If you would like help with forgiving yourself, God, or others, we recommend going through the Moving Mountains workbook (teen and adult editions available). You are not alone. Most people struggle to forgive. Moving Mountains will help you uproot unforgiveness and process past hurts and wounds with Jesus, so that you can release the people who have caused them.
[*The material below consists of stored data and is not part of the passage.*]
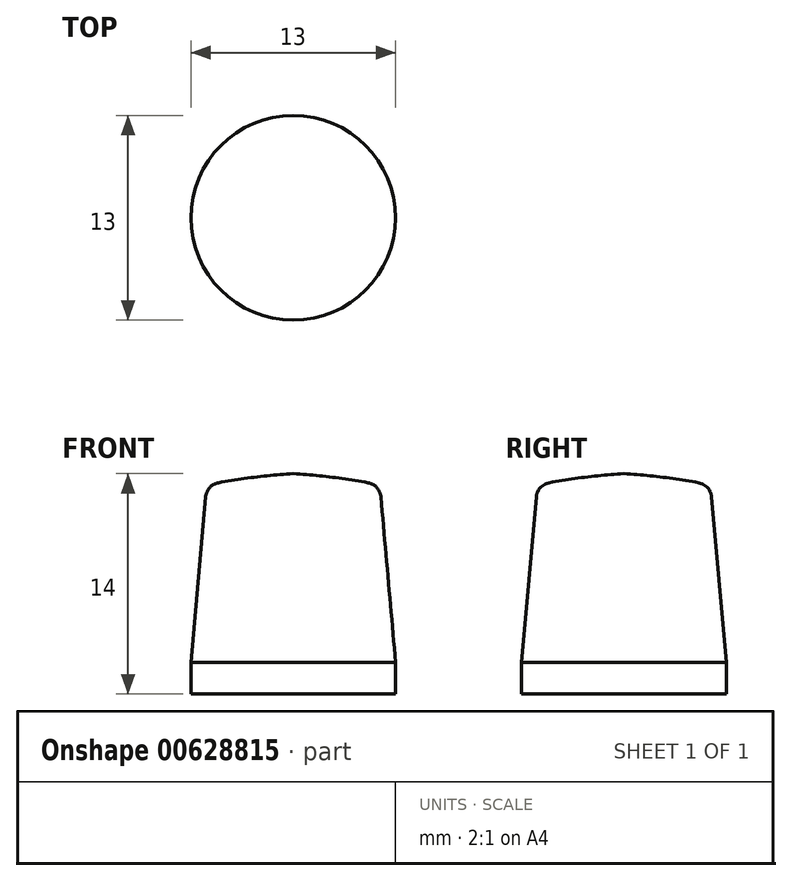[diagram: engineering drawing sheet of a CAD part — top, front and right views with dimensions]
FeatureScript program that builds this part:
annotation { "Feature Type Name" : "Feature", "Feature Type Description" : "" }
export const myFeature = defineFeature(function(context is Context, id is Id, definition is map)
    precondition{}
    {
        {
            var Q0;
            Q0=qCreatedBy(makeId("Front.planeOp"),FACE);
            var sketch = newSketch(context, id + "F0", { "sketchPlane" : qUnion([Q0])});
            skLineSegment(sketch, "E0", {"start": v(0, 72.87) * mm, "end": v(0, -65.08) * mm, "construction": true});
            skLineSegment(sketch, "E1", {"start": v(-6.5, -5) * mm, "end": v(-5.57, 5.53) * mm});
            skLineSegment(sketch, "E2", {"start": v(-6.5, -5) * mm, "end": v(-6.5, -7) * mm});
            skLineSegment(sketch, "E3", {"start": v(-6.5, -7) * mm, "end": v(0, -7) * mm});
            skLineSegment(sketch, "E4", {"start": v(0, -7) * mm, "end": v(0, 7) * mm});
            skArc(sketch, "E5", {"start": v(0, 7) * mm, "mid": v(-2.39, 6.79) * mm, "end": v(-4.75, 6.42) * mm});
            skPoint(sketch, "E6.visualSharp", {"position": v(-5.5, 6.27) * mm});
            skArc(sketch, "E6.filletArc", {"start": v(-4.75, 6.42) * mm, "mid": v(-5.31, 6.1) * mm, "end": v(-5.57, 5.53) * mm});
            skSolve(sketch);
        }
        {
            var Q0;
            Q0 = qSketchRegion(id + "F0", true);
            var Q1;
            Q1=sQuery(id+"F0.wireOp",EDGE,"E0");
            revolve(context, id + "F1", {"entities" : qUnion([Q0]), "axis" : qUnion([Q1]), "revolveType" : RevolveType.FULL});
        }
    });
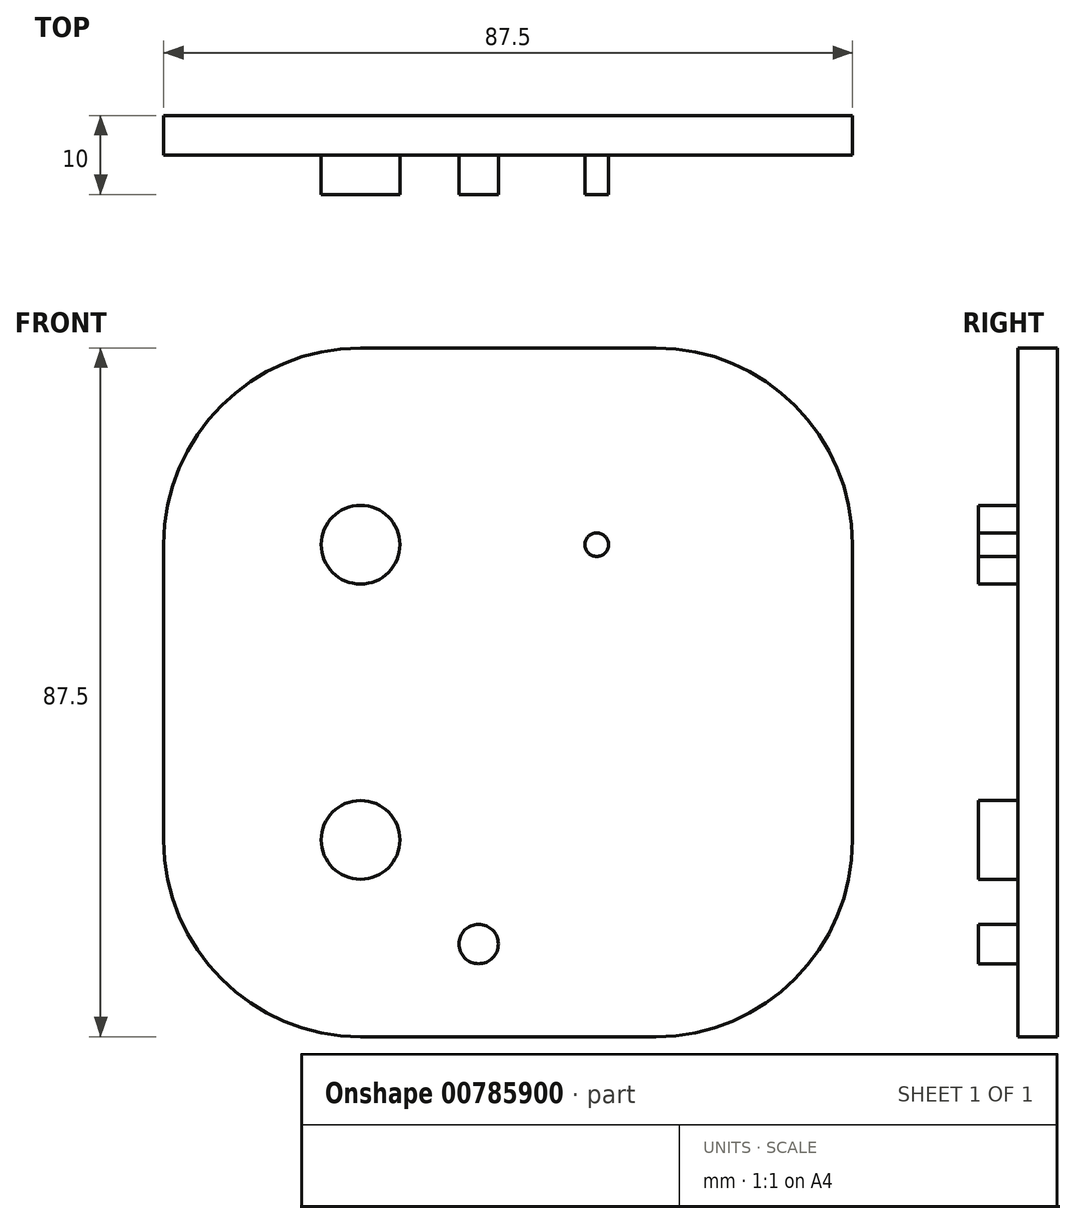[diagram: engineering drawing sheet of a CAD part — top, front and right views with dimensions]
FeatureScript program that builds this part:
annotation { "Feature Type Name" : "Feature", "Feature Type Description" : "" }
export const myFeature = defineFeature(function(context is Context, id is Id, definition is map)
    precondition{}
    {
        {
            var Q0;
            Q0=qCreatedBy(makeId("Front.planeOp"),FACE);
            var sketch = newSketch(context, id + "F0", { "sketchPlane" : qUnion([Q0])});
            skLineSegment(sketch, "E0.left", {"start": v(-25, 18.75) * mm, "end": v(-25, -18.75) * mm});
            skPoint(sketch, "E0.middle", {"position": v(0, 0) * mm});
            skArc(sketch, "E1", {"start": v(0, 43.75) * mm, "mid": v(-17.68, 36.43) * mm, "end": v(-25, 18.75) * mm});
            skArc(sketch, "E2", {"start": v(-25, -18.75) * mm, "mid": v(-17.68, -36.43) * mm, "end": v(0, -43.75) * mm});
            skLineSegment(sketch, "E3", {"start": v(0, 43.75) * mm, "end": v(37.5, 43.75) * mm});
            skLineSegment(sketch, "E4", {"start": v(0, -43.75) * mm, "end": v(37.5, -43.75) * mm});
            skLineSegment(sketch, "E5", {"start": v(62.5, 18.75) * mm, "end": v(62.5, -18.75) * mm});
            skPoint(sketch, "E6.visualSharp", {"position": v(62.5, 43.75) * mm});
            skArc(sketch, "E6.filletArc", {"start": v(62.5, 18.75) * mm, "mid": v(55.18, 36.43) * mm, "end": v(37.5, 43.75) * mm});
            skPoint(sketch, "E7.visualSharp", {"position": v(62.5, -43.75) * mm});
            skArc(sketch, "E7.filletArc", {"start": v(37.5, -43.75) * mm, "mid": v(55.18, -36.43) * mm, "end": v(62.5, -18.75) * mm});
            skPoint(sketch, "E8.orphan", {"position": v(25, -18.75) * mm});
            skSolve(sketch);
        }
        {
            var Q0;
            Q0 = qSketchRegion(id + "F0", true);
            extrude(context, id + "F1", {"entities" : qUnion([Q0]), "depth" : 5 * mm, "offsetDistance" : 25 * mm});
        }
        {
            var Q0;
            Q0=makeQuery(id+"F1.opExtrude","CAP_FACE",FACE,{"disambiguationData":[OSD([sQuery(id+"F0.wireOp",EDGE,"E0.left"),sQuery(id+"F0.wireOp",EDGE,"E0.right"),sQuery(id+"F0.wireOp",EDGE,"E1"),sQuery(id+"F0.wireOp",EDGE,"E2")])],"isStart":false});
            var sketch = newSketch(context, id + "F2", { "sketchPlane" : qUnion([Q0])});
            skCircle(sketch, "E9", {"center": v(0, 18.75) * mm, "radius": 5 * mm});
            skCircle(sketch, "E10", {"center": v(0, -18.75) * mm, "radius": 5 * mm});
            skCircle(sketch, "E11", {"center": v(15, -31.98) * mm, "radius": 2.5 * mm});
            skSolve(sketch);
        }
        {
            var Q0;
            Q0 = qSketchRegion(id + "F2", true);
            extrude(context, id + "F3", {"entities" : qUnion([Q0]), "operationType" : NewBodyOperationType.ADD, "depth" : 5 * mm, "offsetDistance" : 25 * mm});
        }
        {
            var Q0;
            Q0=makeQuery(id+"F1.opExtrude","CAP_FACE",FACE,{"disambiguationData":[OSD([sQuery(id+"F0.wireOp",EDGE,"E0.left"),sQuery(id+"F0.wireOp",EDGE,"E1"),sQuery(id+"F0.wireOp",EDGE,"E2"),sQuery(id+"F0.wireOp",EDGE,"E3"),sQuery(id+"F0.wireOp",EDGE,"E4"),sQuery(id+"F0.wireOp",EDGE,"E5"),sQuery(id+"F0.wireOp",EDGE,"E6.filletArc"),sQuery(id+"F0.wireOp",EDGE,"E7.filletArc")])],"isStart":false});
            var sketch = newSketch(context, id + "F4", { "sketchPlane" : qUnion([Q0])});
            skCircle(sketch, "E12", {"center": v(30, 18.75) * mm, "radius": 1.5 * mm});
            skSolve(sketch);
        }
        {
            var Q0;
            Q0 = qSketchRegion(id + "F4", true);
            extrude(context, id + "F5", {"entities" : qUnion([Q0]), "operationType" : NewBodyOperationType.ADD, "depth" : 5 * mm, "offsetDistance" : 25 * mm});
        }
    });
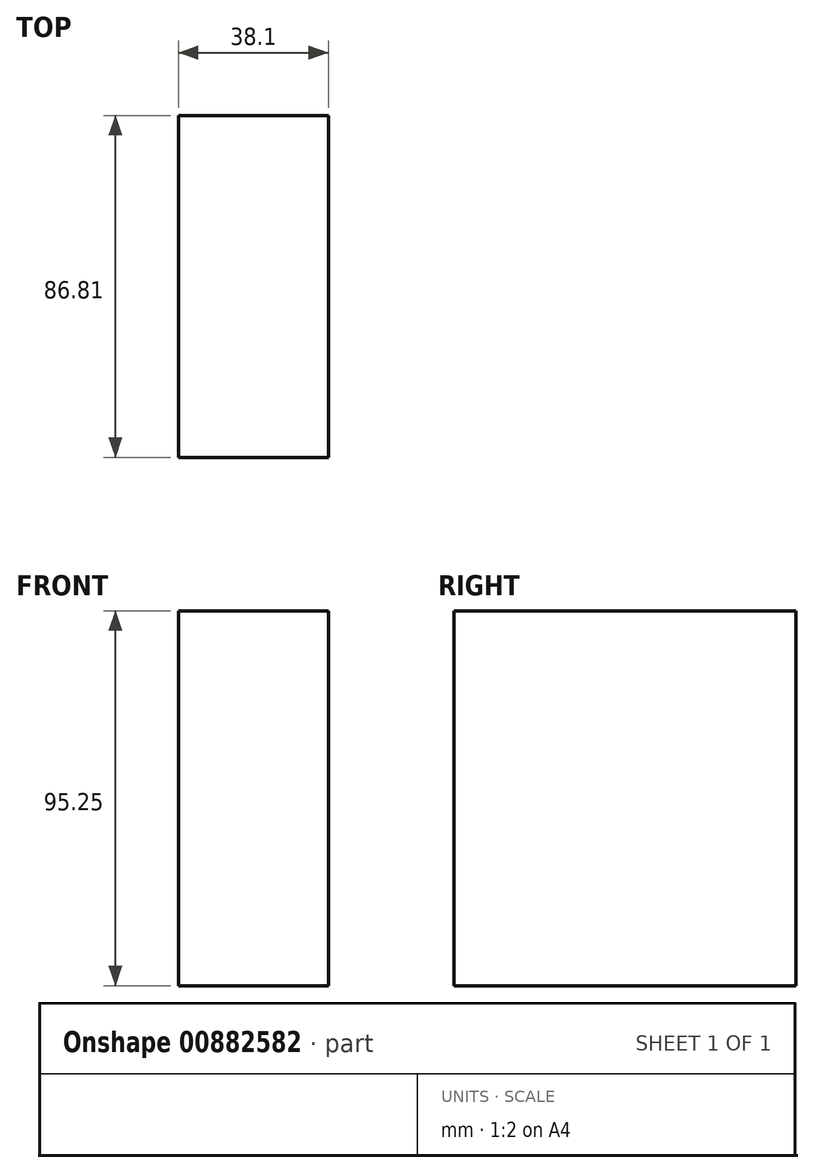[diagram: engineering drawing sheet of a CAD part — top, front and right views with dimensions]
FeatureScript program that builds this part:
annotation { "Feature Type Name" : "Feature", "Feature Type Description" : "" }
export const myFeature = defineFeature(function(context is Context, id is Id, definition is map)
    precondition{}
    {
        {
            var Q0;
            Q0=qCreatedBy(makeId("Front.planeOp"),FACE);
            var sketch = newSketch(context, id + "F0", { "sketchPlane" : qUnion([Q0])});
            skLineSegment(sketch, "E0.bottom", {"start": v(0, 0) * mm, "end": v(76.2, 0) * mm});
            skLineSegment(sketch, "E0.top", {"start": v(0, 95.25) * mm, "end": v(76.2, 95.25) * mm});
            skLineSegment(sketch, "E0.left", {"start": v(0, 0) * mm, "end": v(0, 95.25) * mm});
            skLineSegment(sketch, "E0.right", {"start": v(76.2, 0) * mm, "end": v(76.2, 95.25) * mm});
            skSolve(sketch);
        }
        {
            var Q0;
            Q0=makeQuery(id+"F0.imprint","IMPRINT",FACE,{"disambiguationData":[TD([[makeQuery(id+"F0.imprint","IMPRINT",EDGE,{"derivedFrom":sQuery(id+"F0.wireOp",EDGE,"E0.bottom")}),1.0]])]});
            extrude(context, id + "F1", {"entities" : qUnion([Q0]), "depth" : ((94.5 - 2.94) - 4.75) * mm, "offsetDistance" : 25.4 * mm});
        }
        {
            var Q0;
            Q0=makeQuery(id+"F1.opExtrude","SWEPT_FACE",FACE,{"disambiguationData":[OSD([sQuery(id+"F0.wireOp",EDGE,"E0.left")])]});
            var sketch = newSketch(context, id + "F2", { "sketchPlane" : qUnion([Q0])});
            skLineSegment(sketch, "E1.bottom", {"start": v(0, 95.25) * mm, "end": v(95.25, 95.25) * mm});
            skLineSegment(sketch, "E1.top", {"start": v(0, 0) * mm, "end": v(95.25, 0) * mm});
            skLineSegment(sketch, "E1.left", {"start": v(0, 95.25) * mm, "end": v(0, 0) * mm});
            skLineSegment(sketch, "E1.right", {"start": v(95.25, 95.25) * mm, "end": v(95.25, 0) * mm});
            skLineSegment(sketch, "E2.bottom", {"start": v(1528.76, 95.25) * mm, "end": v(1624.01, 95.25) * mm});
            skLineSegment(sketch, "E2.top", {"start": v(1528.76, 0) * mm, "end": v(1624.01, 0) * mm});
            skLineSegment(sketch, "E2.left", {"start": v(1528.76, 95.25) * mm, "end": v(1528.76, 0) * mm});
            skLineSegment(sketch, "E2.right", {"start": v(1624.01, 95.25) * mm, "end": v(1624.01, 0) * mm});
            skLineSegment(sketch, "E3.bottom", {"start": v(2205.04, 0) * mm, "end": v(2109.79, 0) * mm});
            skLineSegment(sketch, "E3.top", {"start": v(2205.04, 95.25) * mm, "end": v(2109.79, 95.25) * mm});
            skLineSegment(sketch, "E3.left", {"start": v(2205.04, 0) * mm, "end": v(2205.04, 95.25) * mm});
            skLineSegment(sketch, "E3.right", {"start": v(2109.79, 0) * mm, "end": v(2109.79, 95.25) * mm});
            skSolve(sketch);
        }
        {
            var Q0;
            Q0 = qSketchRegion(id + "F2", true);
            extrude(context, id + "F3", {"entities" : qUnion([Q0]), "operationType" : NewBodyOperationType.REMOVE, "oppositeDirection" : true, "depth" : 38.1 * mm, "offsetDistance" : 25.4 * mm});
        }
    });
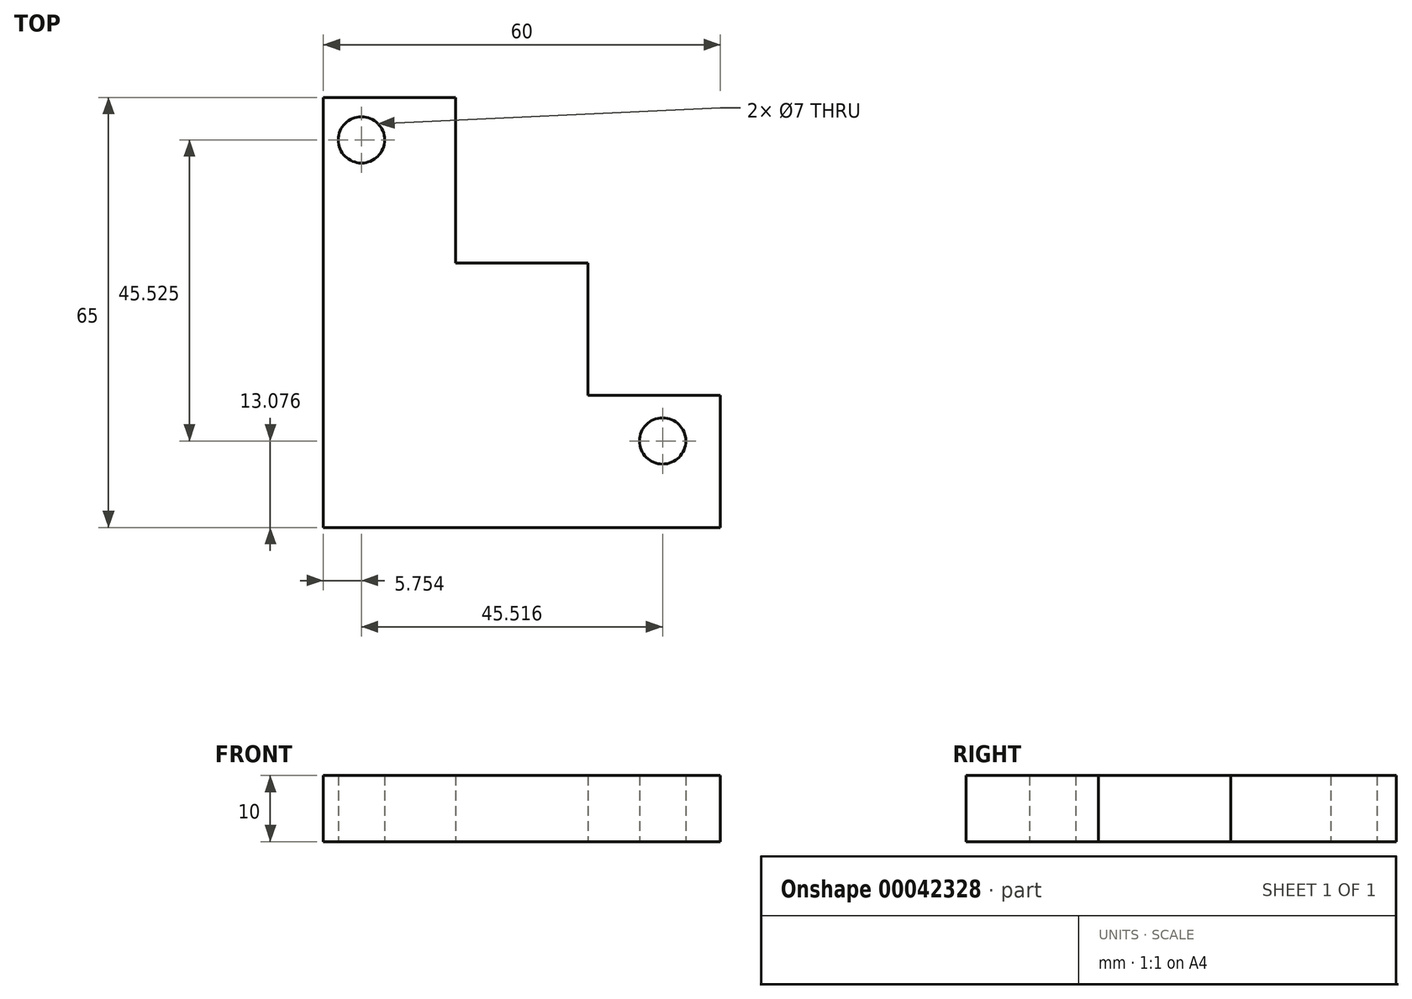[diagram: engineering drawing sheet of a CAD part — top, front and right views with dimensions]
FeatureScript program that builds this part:
annotation { "Feature Type Name" : "Feature", "Feature Type Description" : "" }
export const myFeature = defineFeature(function(context is Context, id is Id, definition is map)
    precondition{}
    {
        {
            var Q0;
            Q0=qCreatedBy(makeId("Top.planeOp"),FACE);
            var sketch = newSketch(context, id + "F0", { "sketchPlane" : qUnion([Q0])});
            skPoint(sketch, "E0.rect.middle", {"position": v(0, 0) * mm});
            skLineSegment(sketch, "E1.bottom", {"start": v(-45.2, 39.7) * mm, "end": v(-25.2, 39.7) * mm});
            skLineSegment(sketch, "E1.top", {"start": v(-45.2, 14.7) * mm, "end": v(-25.2, 14.7) * mm});
            skLineSegment(sketch, "E1.left", {"start": v(-45.2, 39.7) * mm, "end": v(-45.2, 14.7) * mm});
            skLineSegment(sketch, "E1.right", {"start": v(-25.2, 39.7) * mm, "end": v(-25.2, 14.7) * mm});
            skLineSegment(sketch, "E2.bottom", {"start": v(-45.2, 14.7) * mm, "end": v(-5.2, 14.7) * mm});
            skLineSegment(sketch, "E2.top", {"start": v(-45.2, -5.3) * mm, "end": v(-5.2, -5.3) * mm});
            skLineSegment(sketch, "E2.left", {"start": v(-45.2, 14.7) * mm, "end": v(-45.2, -5.3) * mm});
            skLineSegment(sketch, "E2.right", {"start": v(-5.2, 14.7) * mm, "end": v(-5.2, -5.3) * mm});
            skLineSegment(sketch, "E3.bottom", {"start": v(-45.2, -5.3) * mm, "end": v(14.8, -5.3) * mm});
            skLineSegment(sketch, "E3.top", {"start": v(-45.2, -25.3) * mm, "end": v(14.8, -25.3) * mm});
            skLineSegment(sketch, "E3.left", {"start": v(-45.2, -5.3) * mm, "end": v(-45.2, -25.3) * mm});
            skLineSegment(sketch, "E3.right", {"start": v(14.8, -5.3) * mm, "end": v(14.8, -25.3) * mm});
            skCircle(sketch, "E4", {"center": v(-39.45, 33.3) * mm, "radius": 3.5 * mm});
            skCircle(sketch, "E5", {"center": v(6.07, -12.22) * mm, "radius": 3.5 * mm});
            skSolve(sketch);
        }
        {
            var Q0;
            Q0=makeQuery(id+"F0.imprint","IMPRINT",FACE,{"disambiguationData":[TD([[makeQuery(id+"F0.imprint","IMPRINT",EDGE,{"derivedFrom":sQuery(id+"F0.wireOp",EDGE,"E1.bottom")}),-1.0]])]});
            var Q1;
            Q1=makeQuery(id+"F0.imprint","IMPRINT",FACE,{"disambiguationData":[TD([[makeQuery(id+"F0.imprint","IMPRINT",EDGE,{"derivedFrom":sQuery(id+"F0.wireOp",EDGE,"E3.top")}),1.0]])]});
            var Q2;
            {var subQ2=sQuery(id+"F0.wireOp",EDGE,"E2.left");Q2=makeQuery(id+"F0.imprint","IMPRINT",FACE,{"disambiguationData":[TD([[makeQuery(id+"F0.imprint","IMPRINT",EDGE,{"derivedFrom":subQ2}),1.0]])]});}
            extrude(context, id + "F1", {"entities" : qUnion([Q0, Q1, Q2]), "depth" : 10 * mm});
        }
    });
Testimonies from the Moving Mountains workbook

I would like to thank my daughter for inviting me to go through this workbook with her. As a matter of fact, both of my daughters and I took this together. My oldest is in Montgomery, AL. I’ve never experienced anything like this before. The Lord showed up for me each session. I received FREEDOM in a lot of areas some of which I thought I was already free in. But God revealed things that were hidden, and I’m so grateful for the opportunity to get them right. I’m choosing to share this piece because it’s what has been holding me back my entire life. Here goes. I’ve struggled with feeling insecure and not good enough for as long as I can remember. I do not trust anyone easily. My parents got divorced when I was sixteen years old then went on with their lives as if my sister and I didn’t exist. I’m the middle child of three. I have an older sister and a younger brother. This breakup left me homeless. When the divorce was finalized, my mom took my brother and moved back to her hometown in Georgia, my dad reenlisted in the army for another tour. My sister had been taken out of the home a year or two earlier and was in foster care so that left me. My senior year in high school was not enjoyable. I didn’t go to the prom or the senior trip etc. Over the years of walking with the Lord I thought I had forgiven my parents for leaving me and not taking care of me or protecting me. But this course revealed the real truth about my unforgiveness and my dislike I secretly felt towards my parents. I never thought my insecurities were due to being abandoned. Honestly, I didn’t even know that I was abandoned until this course. This explains a LOT. I THANK GOD FOR HEALING, DELIVERANCE, AND FREEDOM!!